EXERCISE >> When you copy the data, keep every line exactly as written and skip the pictures.

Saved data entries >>
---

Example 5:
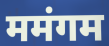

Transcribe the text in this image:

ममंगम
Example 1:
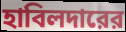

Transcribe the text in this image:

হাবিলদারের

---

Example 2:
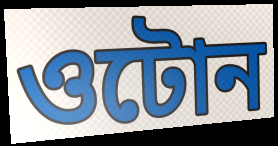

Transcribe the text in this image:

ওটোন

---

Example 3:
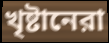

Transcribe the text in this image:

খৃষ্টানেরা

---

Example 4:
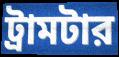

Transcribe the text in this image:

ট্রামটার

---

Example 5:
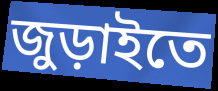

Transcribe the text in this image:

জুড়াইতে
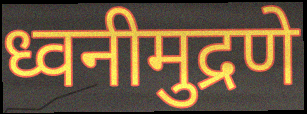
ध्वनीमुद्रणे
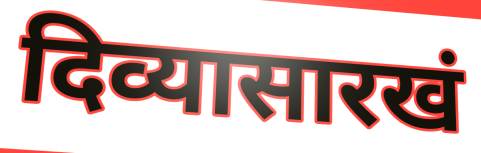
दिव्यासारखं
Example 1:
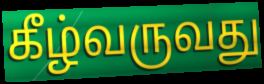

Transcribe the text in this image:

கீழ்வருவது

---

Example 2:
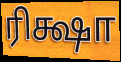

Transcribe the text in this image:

SOLUTION TO THE EXERCISE >>
---

Example 5:

Transcribe the text in this image:

ममंगम
Example 1:

Transcribe the text in this image:

হাবিলদারের

---

Example 2:

Transcribe the text in this image:

ওটোন

---

Example 3:

Transcribe the text in this image:

খৃষ্টানেরা

---

Example 4:

Transcribe the text in this image:

ট্রামটার

---

Example 5:

Transcribe the text in this image:

জুড়াইতে
ध्वनीमुद्रणे
दिव्यासारखं
Example 1:

Transcribe the text in this image:

கீழ்வருவது

---

Example 2:

Transcribe the text in this image:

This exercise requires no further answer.